Collection entries:
++++++++++++++++++++

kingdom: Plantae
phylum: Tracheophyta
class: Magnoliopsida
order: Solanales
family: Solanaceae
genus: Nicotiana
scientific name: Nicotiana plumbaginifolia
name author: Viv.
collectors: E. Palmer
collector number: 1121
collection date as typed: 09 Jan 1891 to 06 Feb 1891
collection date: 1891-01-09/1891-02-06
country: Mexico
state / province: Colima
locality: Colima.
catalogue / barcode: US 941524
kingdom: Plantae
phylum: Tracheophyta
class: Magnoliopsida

++++++++++++++++++++

[EXERCISE TASK]: Transcribe every line of the material above verbatim, preserving its order, spelling, and punctuation.

[IN RESPONSE]:
kingdom: Plantae
phylum: Tracheophyta
class: Magnoliopsida
order: Solanales
family: Solanaceae
genus: Nicotiana
scientific name: Nicotiana plumbaginifolia
name author: Viv.
collectors: E. Palmer
collector number: 1121
collection date as typed: 09 Jan 1891 to 06 Feb 1891
collection date: 1891-01-09/1891-02-06
country: Mexico
state / province: Colima
locality: Colima.
catalogue / barcode: US 941524
kingdom: Plantae
phylum: Tracheophyta
class: Magnoliopsida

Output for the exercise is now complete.